(Reuters) -Dell Technologies on Thursday reiterated that it expects revenue to grow at a compounded annual rate of 3% to 4% over the long term, disappointing some investors who expected AI to drive a bigger sales jump and sending its shares down 4%.
The company, which makes PCs and servers that are used to support technology like ChatGPT, also forecast long-term adjusted earnings per share growth of 8% or more and said it would buy back another $5 billion in stock on top of a similarly sized repurchase plan launched in 2021.
The revenue outlook suggests that the boost from generative AI could take longer to materialize for the company whose shares have rallied nearly 20% since a strong earnings report in August on optimism about its role in enabling the new technology.
"The unchanged revenue CAGR (forecast) seems conservative given the recent AI tailwinds, which are expected to not only build but persist in the future," Evercore ISI analysts said.
Like other tech firms, AI demand has recently emerged as a bright spot for Dell (NYSE:DELL) after several quarters of sales declines due to lower digital spending. Its main revenue generator - the PC market - has been in a slump since the pandemic ended.

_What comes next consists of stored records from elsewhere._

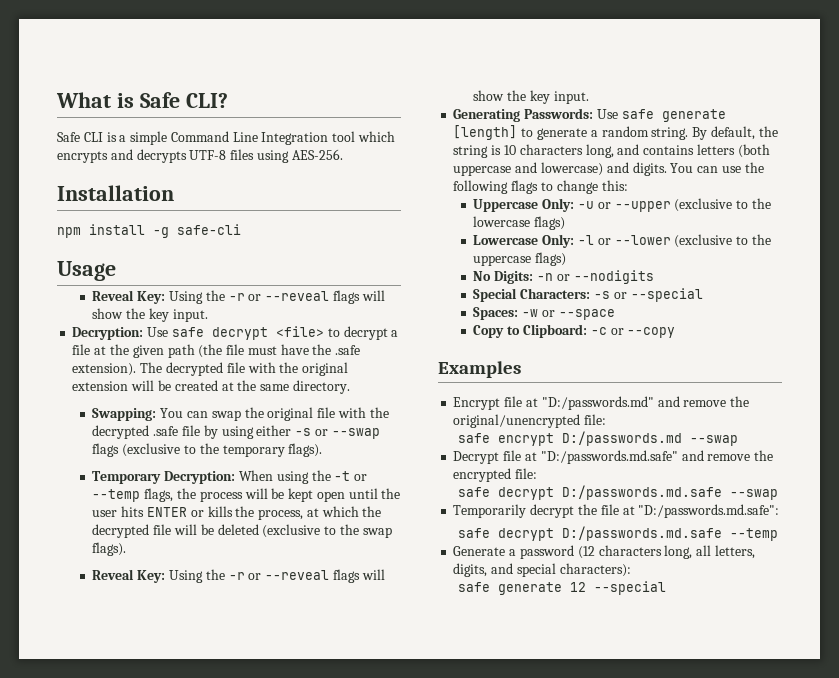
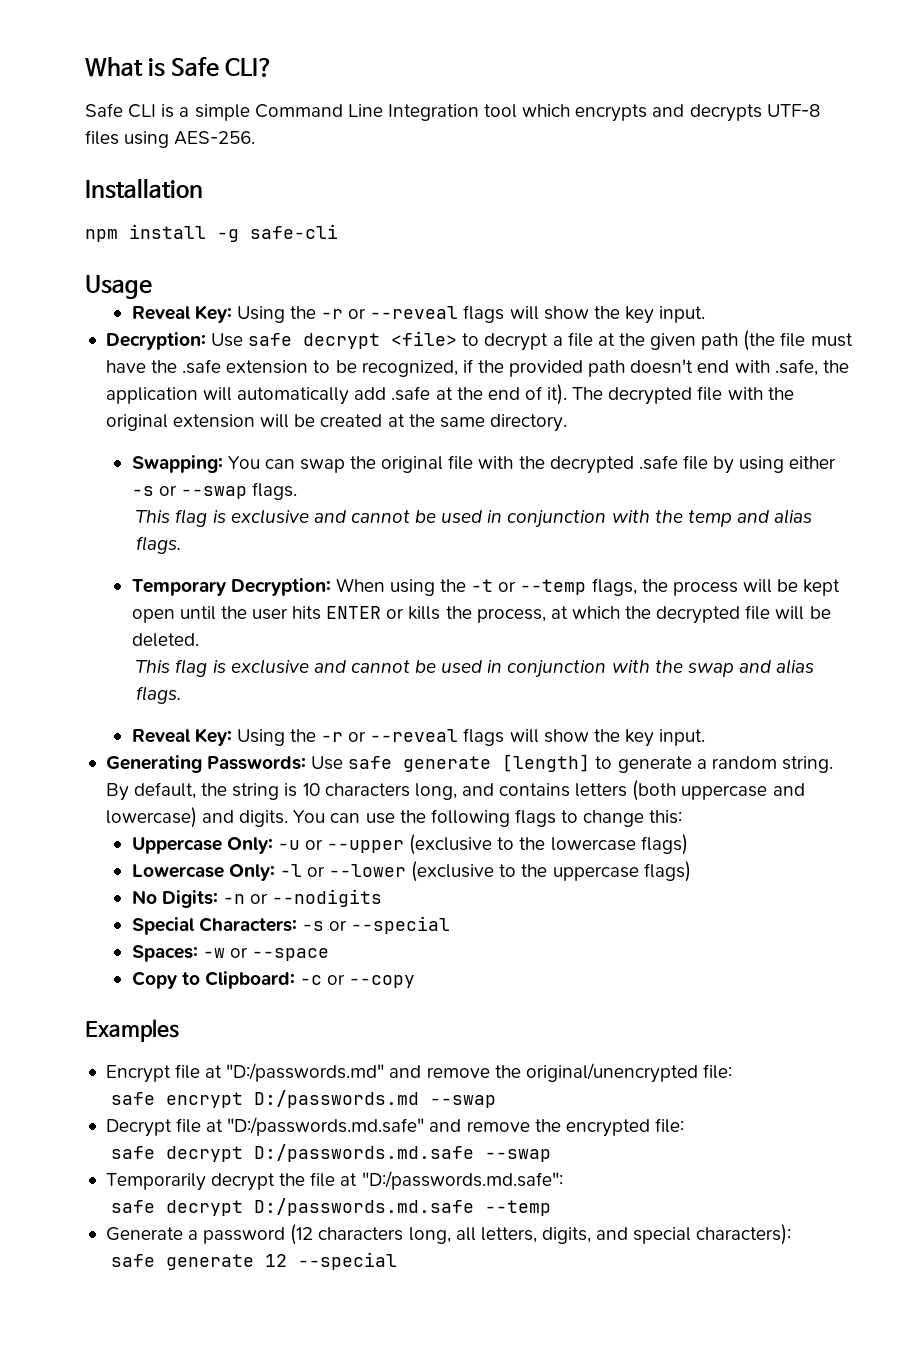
[72,363,137,376] extension). -> [226,359,849,377] [105,384,568,405] extension to be recognized, if the provided path doesn't end with .safe, the application will automatically add .safe at the end of it).
[92,443,323,457] flags (exclusive to the temporary flags). -> [251,482,297,500] [136,509,813,528] [136,536,182,554] flags. // This flag is exclusive and cannot be used in conjunction with the temp and alias flags.
[217,524,392,538] [92,542,127,556] deleted (exclusive to the swap flags). -> [131,633,199,647] [136,659,815,678] [136,686,182,704] deleted. // This flag is exclusive and cannot be used in conjunction with the swap and alias flags.

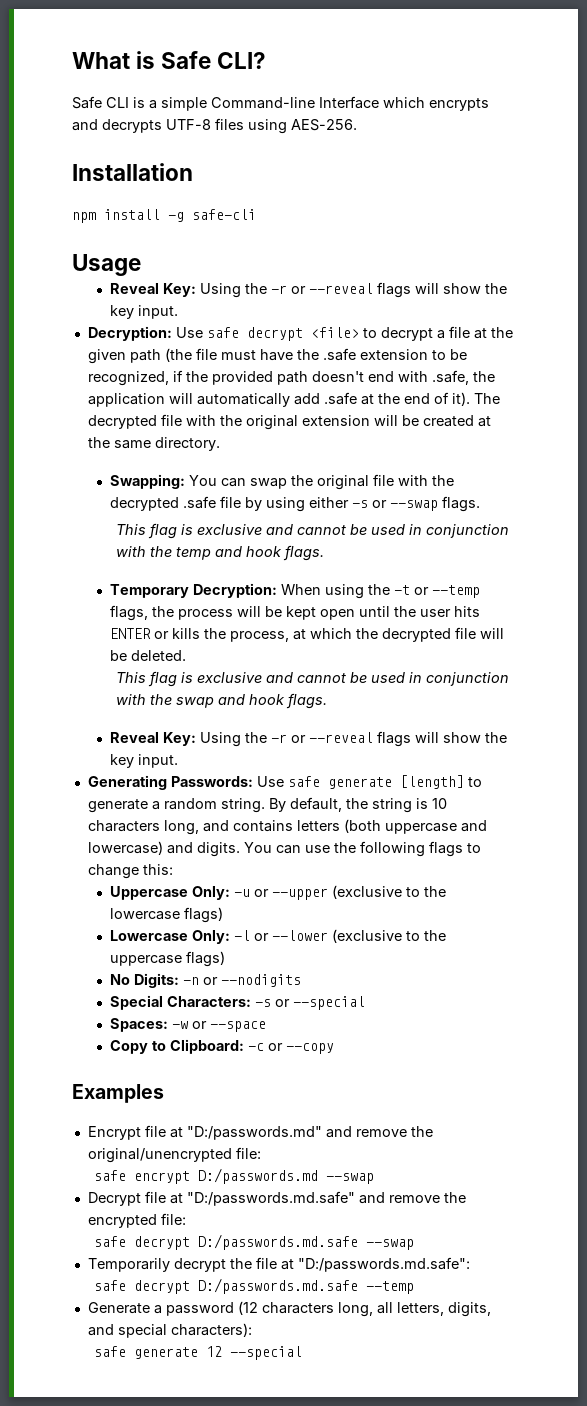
[254,104,518,121] Command Line Integration tool -> [211,96,379,109] Command-line Interface
[774,509,813,524] alias -> [246,546,283,557] hook
[776,659,815,674] alias -> [249,694,286,705] hook

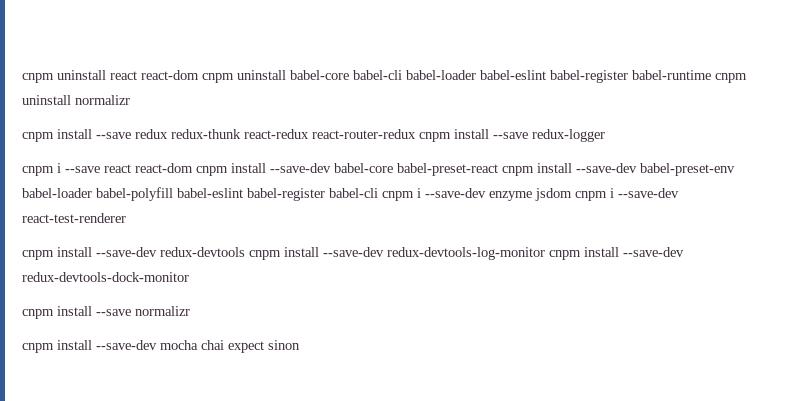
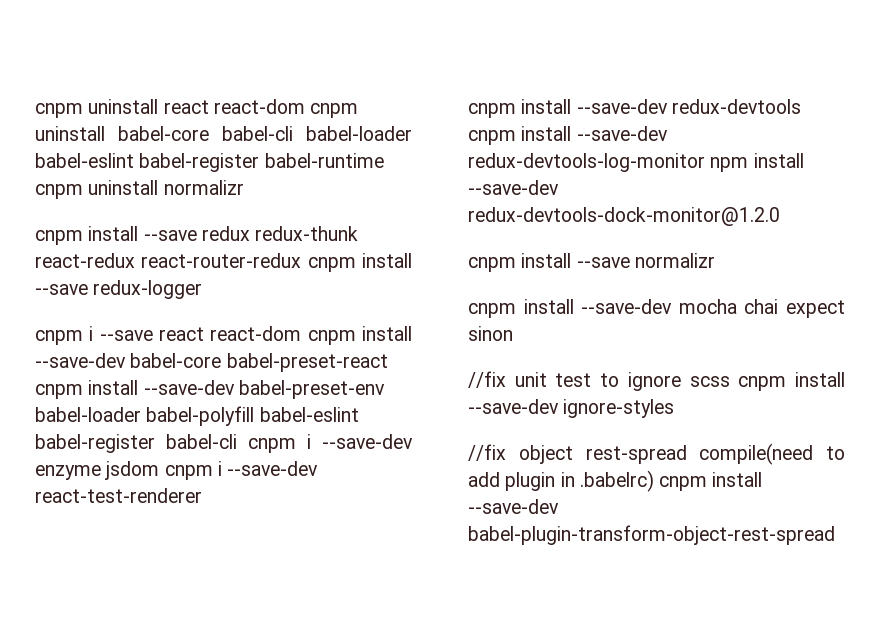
[549,247,684,260] [22,272,189,282] cnpm install --save-dev redux-devtools-dock-monitor -> [710,153,804,172] [468,180,559,195] [468,207,780,226] npm install --save-dev redux-devtools-dock-monitor@1.2.0
(300, 345) none -> [468,371,845,391] [468,399,675,418] [468,443,845,465] [468,470,763,492] [468,499,559,514] [468,525,835,545] // //fix unit test to ignore scss cnpm install --save-dev ignore-styles // //fix object rest-spread compile(need to add plugin in .babelrc) cnpm install --save-dev babel-plugin-transform-object-rest-spread

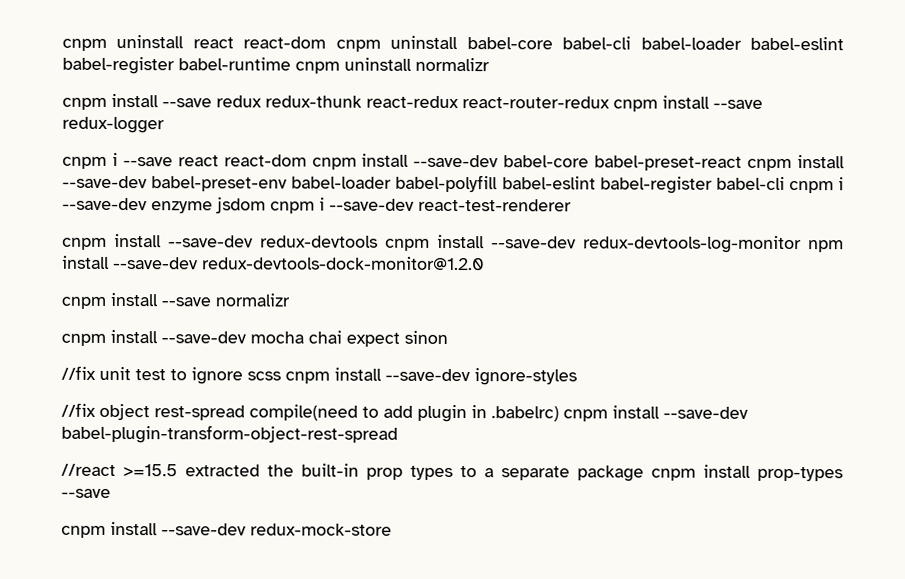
(835, 535) none -> [61,463,843,482] [61,488,111,498] [61,521,392,538] // //react >=15.5 extracted the built-in prop types to a separate package cnpm install prop-types --save // cnpm install --save-dev redux-mock-store

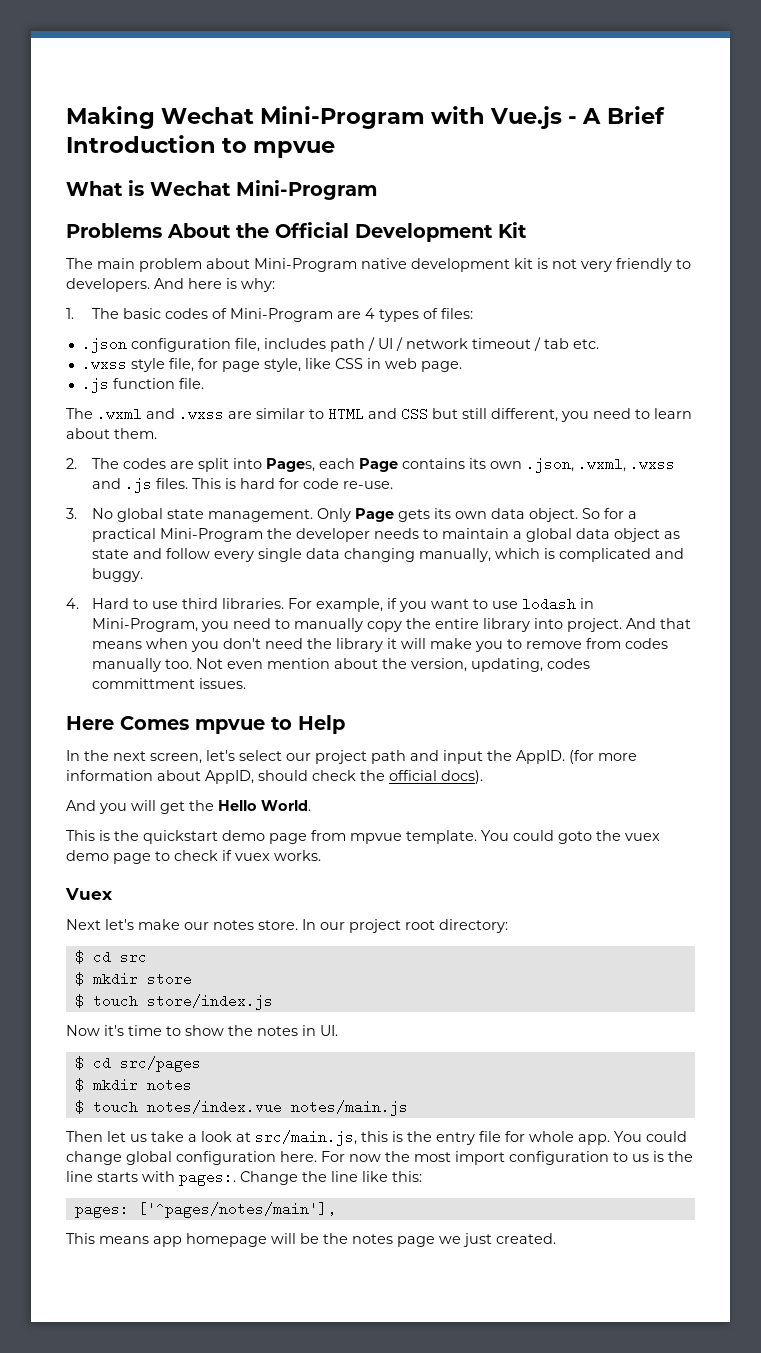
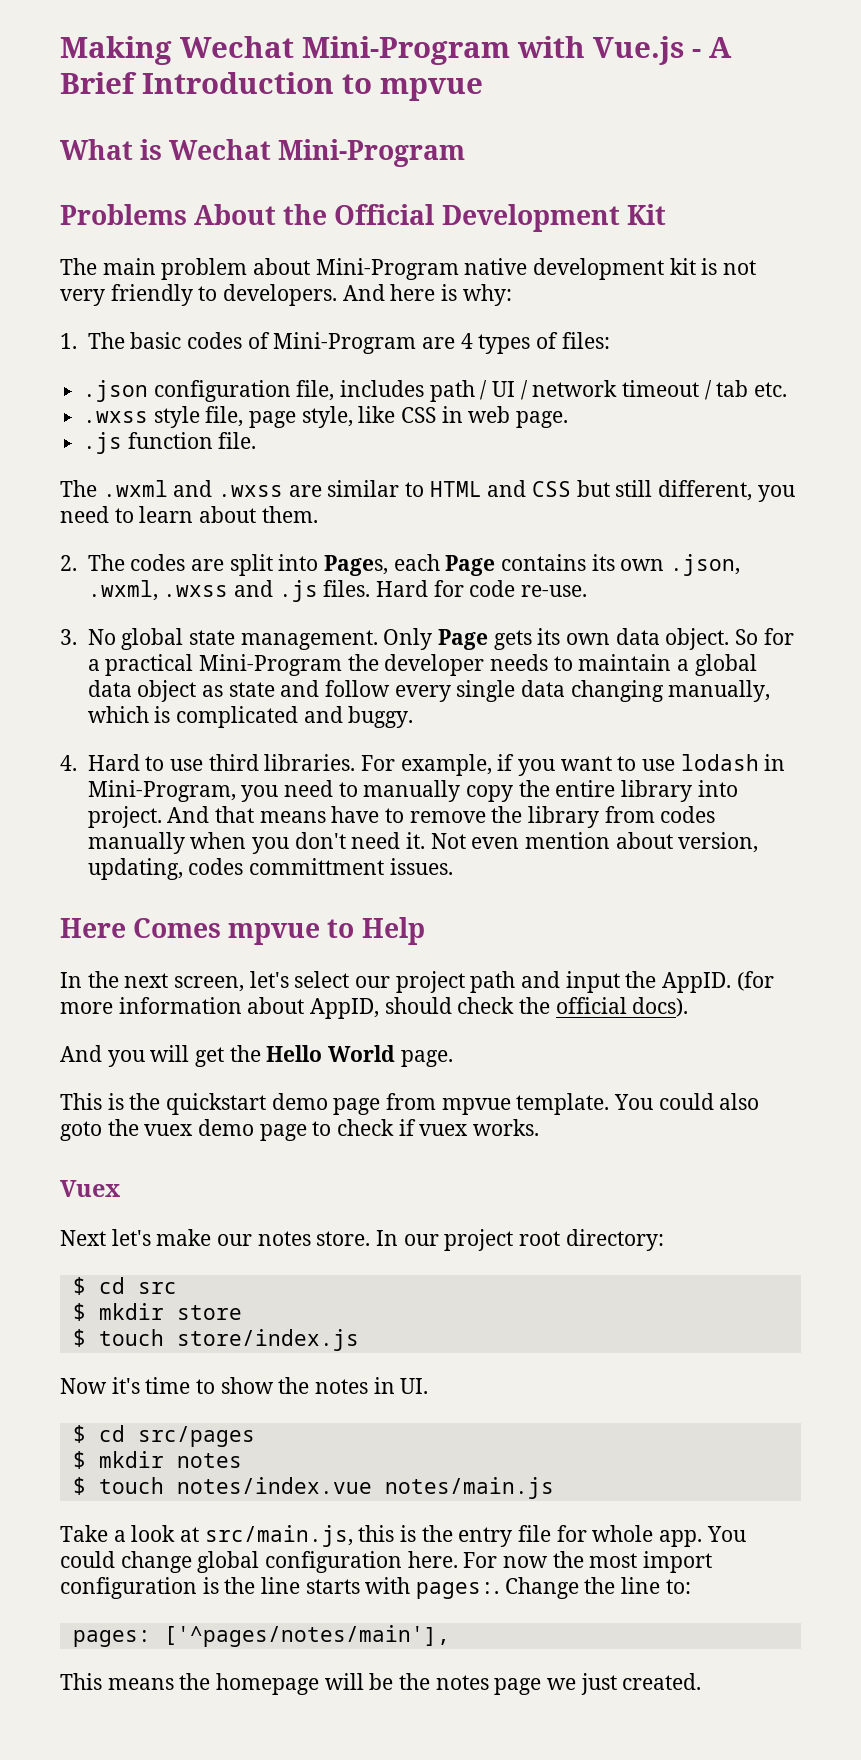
[197,358,218,369] for -> (244, 416) none
[192,478,276,489] This is hard -> [375,580,428,597] Hard
[146,638,669,652] [92,658,193,672] when you don't need the library it will make you to remove from codes manually too. -> [331,806,716,828] [87,832,425,854] have to remove the library from codes manually when you don't need it.
[382,658,408,669] the -> (673, 840) none
[261,800,311,811] World. -> [328,1045,453,1067] World page.
(554, 835) none -> [719,1093,760,1110] also
[66,1131,184,1142] Then let us take -> [60,1525,108,1542] Take
[613,1152,649,1162] to us -> (197, 1588) none
[362,1171,422,1182] like this: -> [665,1579,691,1594] to:
[153,1236,182,1247] app -> [179,1673,211,1690] the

Dell said it expects to raise its quarterly dividend by 10% or more annually through fiscal 2028, as part of a plan to return over 80% its of adjusted free cash flow to shareholders through a combination of share repurchases and dividends.
The figures were shared at the company's meeting with Wall Street analysts on Thursday.
Slowing demand has pushed Dell to cut costs, including a layoff round that impacted 6,000 jobs earlier this year. It had also paused hiring and put limits on employee travel.
Dell's shares have risen 65% so far this year, after dropping nearly 30% in 2022.